瓶詰めうにの代表的ブランド、小川の「粒うに」

 食べる前に大前提として、生うに、塩うに、粒うに、ねりうにの違いを簡単に調べてみました。
 まず、「生うに」とはその名のとおり、生のうに。超うまいやつ。ただしうには、空気にふれているだけでもどんどん溶けていってしまうくらいに繊細な食材。そこでかねてより、身崩れを防ぐ効果のある「ミョウバン」を溶かした水に浸すという方法がとられてきました。ただしミョウバンには独特の苦味があるため、近年主流になってきたのが、海水と同じ濃度の塩水にうにを浸す「塩水うに」。より生のうにの風味近く、しかも旨味が凝縮されることで人気となったそう。ここまでが生うにジャンル。
 ただ、「塩うに」はまたそれとは違って、とれたてのうにに直接塩をふって身が溶けるのを防いだ、瓶詰めなどのうに。生うにほど原型はとどめておらず、とろとろとした見た目ではあるものの、臭みが少なく濃厚な味わいが特徴。
 さて、そこに高い度数のエチルアルコールなどを加えてより日持ちを向上させたのが、「粒うに」と「ねりうに」。それぞれの違いは、うにの粒感が残してあるか、完全なペースト状にしてあるか。
 と、ここまでは調べれば誰でもわかる情報なんですが、肝心の味はどうなのか。さっそく開封してみましょうか。

まずは珍味系から

粒うに開封!
スプーンで取り出してみる

 おぉ、かなり濃いオレンジ。そして、想像よりも少しゆるめの、ねちっとした感触。香りはうに味のお菓子とかでよくかいだことがあるものを濃くしたような感じ。

記録一覧 —
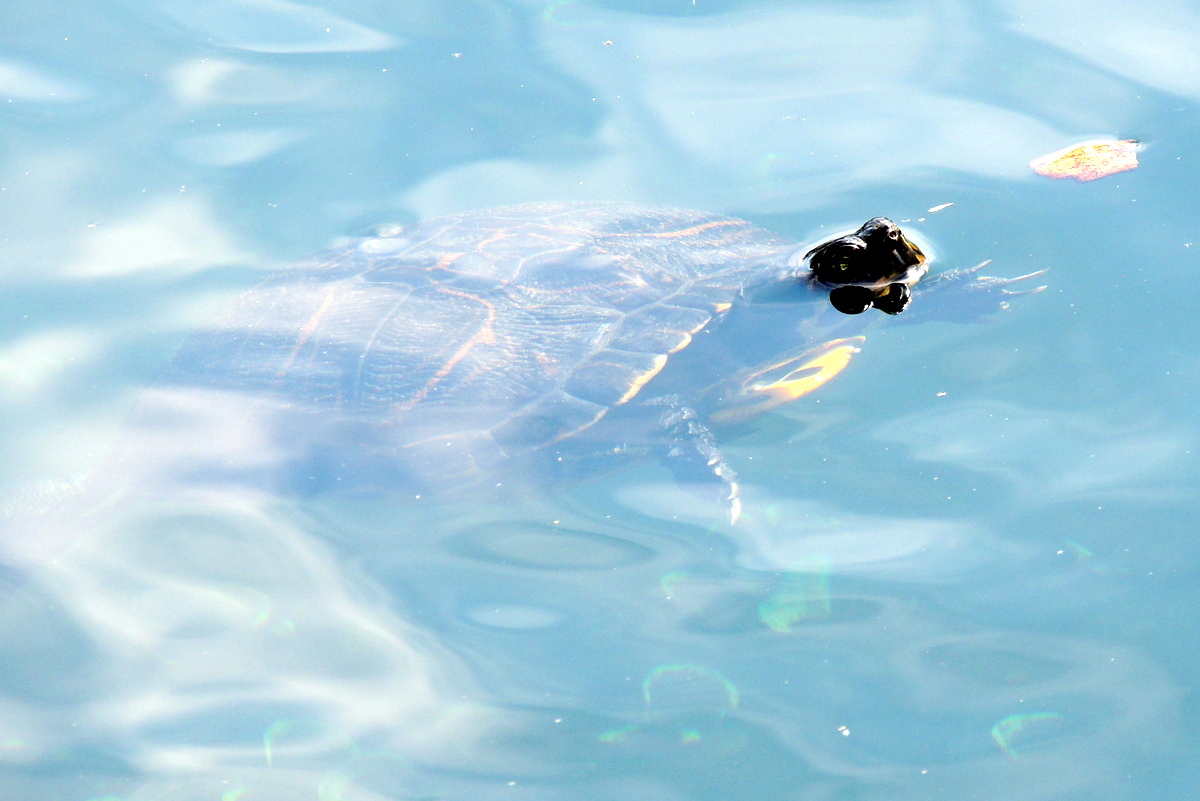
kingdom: Animalia
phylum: Chordata
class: Testudines
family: Emydidae
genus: Trachemys
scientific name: Trachemys scripta
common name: Slider
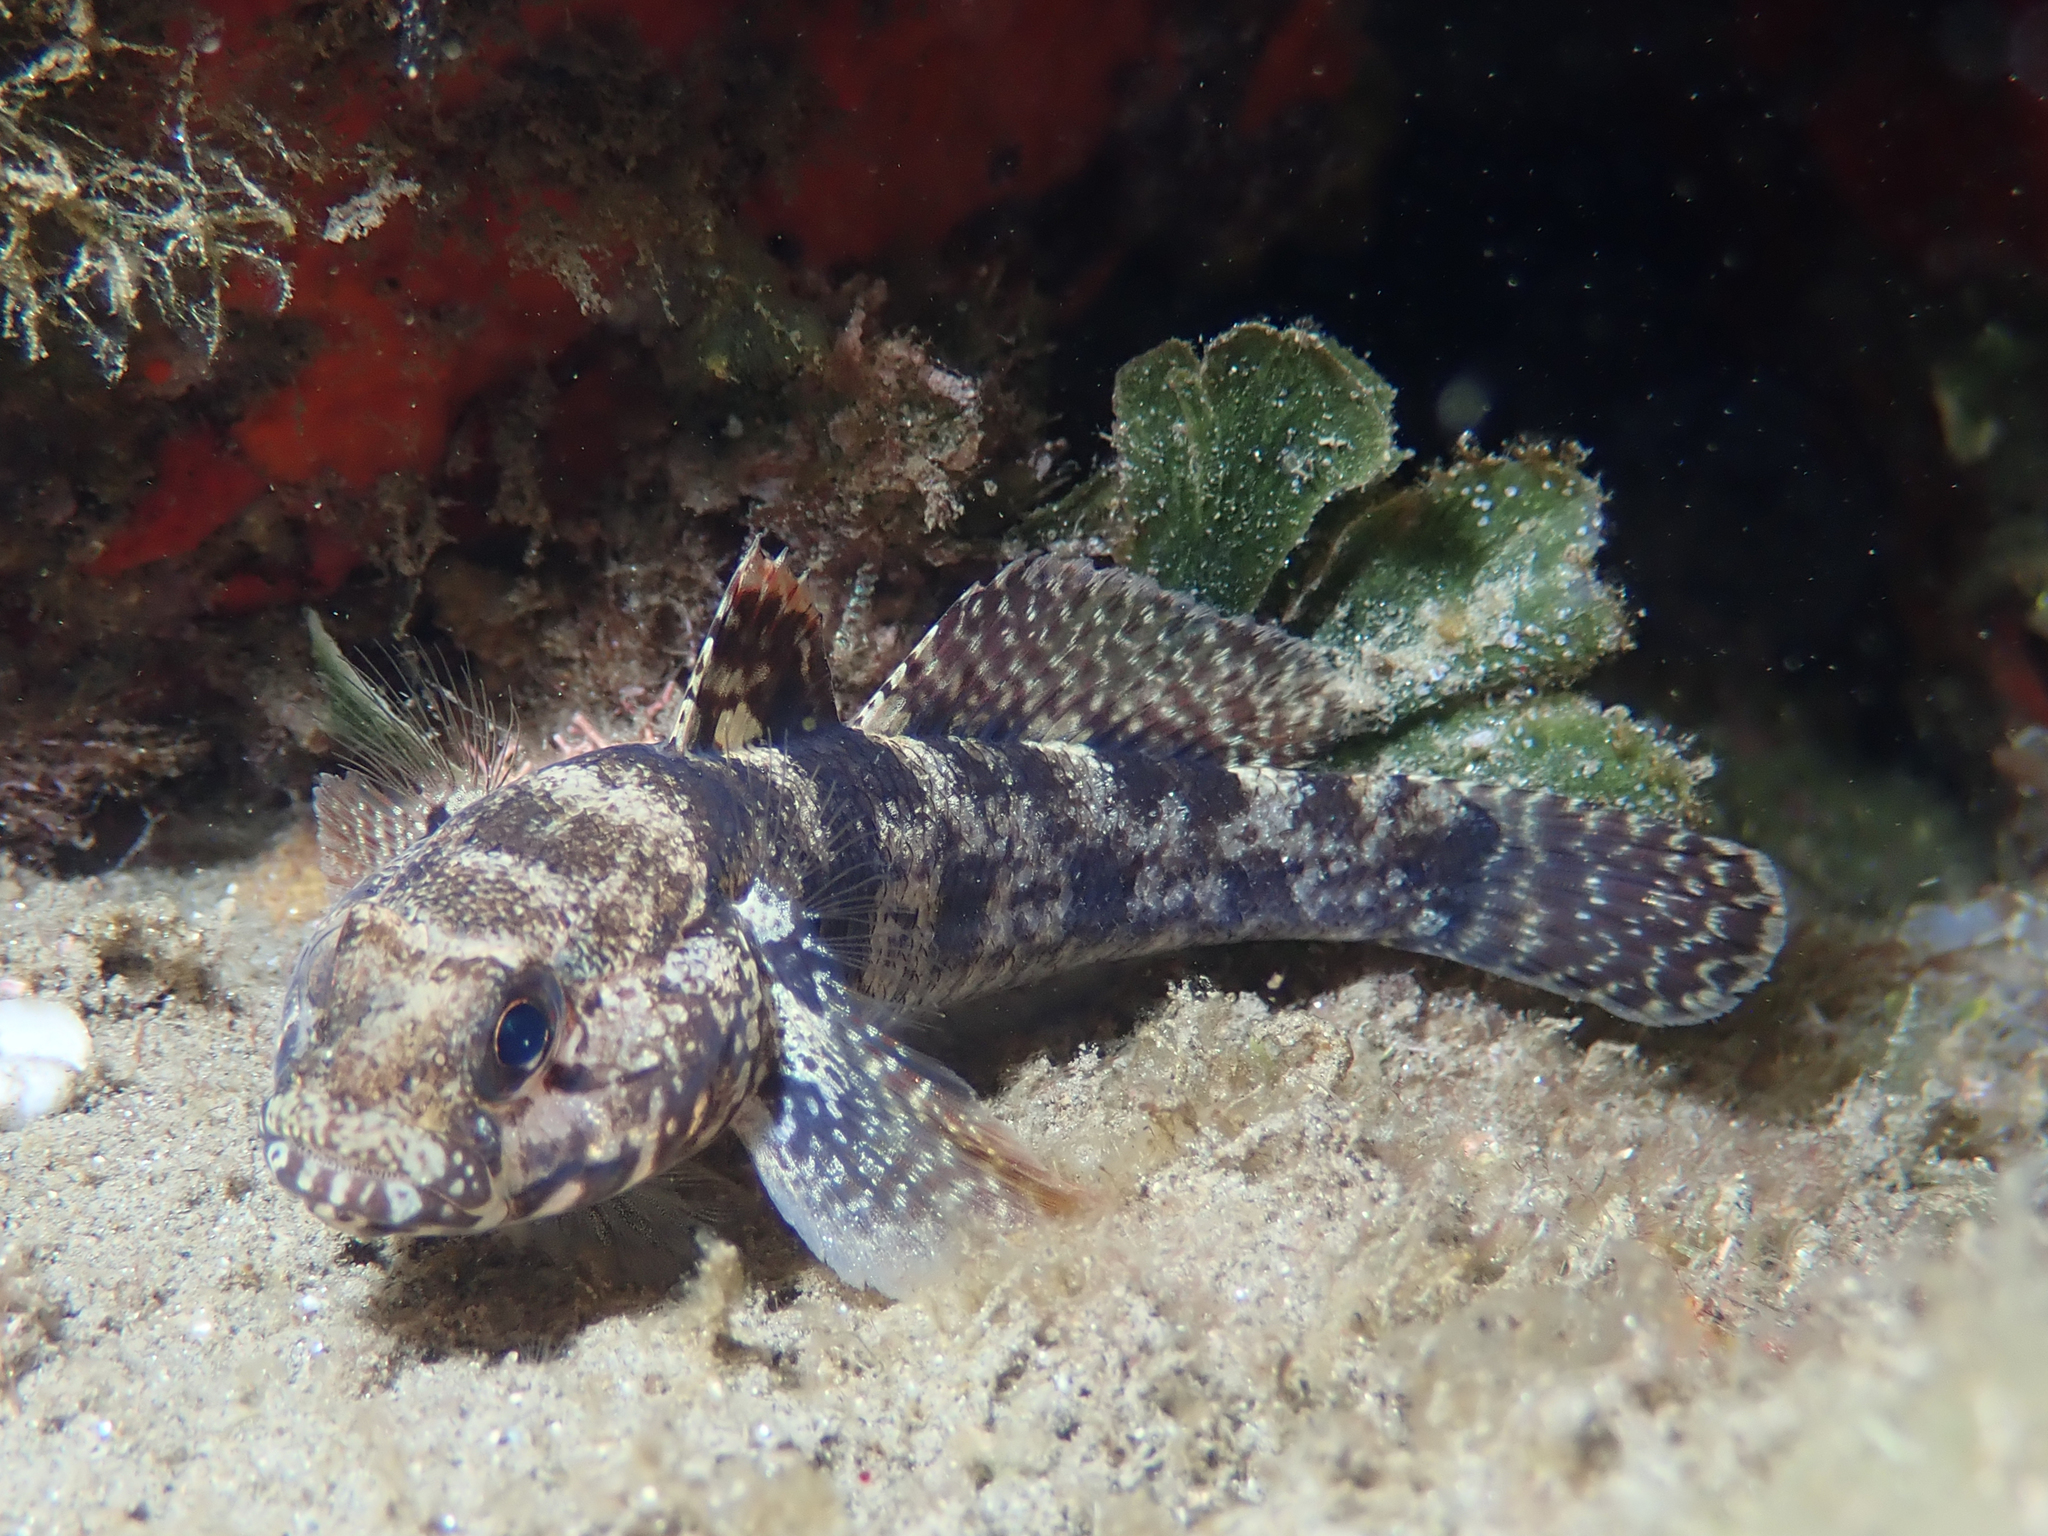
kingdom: Animalia
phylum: Chordata
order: Perciformes
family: Gobiidae
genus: Gobius
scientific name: Gobius paganellus
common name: Rock goby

与えられた指示 —
うにの種類を説明した掲載文のうち、「ただ、「塩うに」はまたそれと」から「全なペースト状にしてあるか。」までを、終わりの語句も含めて書き出し、その中の「エチルアルコール」を「醸造アルコール」に置き換えよ。

課題の結果 —
ただ、「塩うに」はまたそれとは違って、とれたてのうにに直接塩をふって身が溶けるのを防いだ、瓶詰めなどのうに。生うにほど原型はとどめておらず、とろとろとした見た目ではあるものの、臭みが少なく濃厚な味わいが特徴。
 さて、そこに高い度数の醸造アルコールなどを加えてより日持ちを向上させたのが、「粒うに」と「ねりうに」。それぞれの違いは、うにの粒感が残してあるか、完全なペースト状にしてあるか。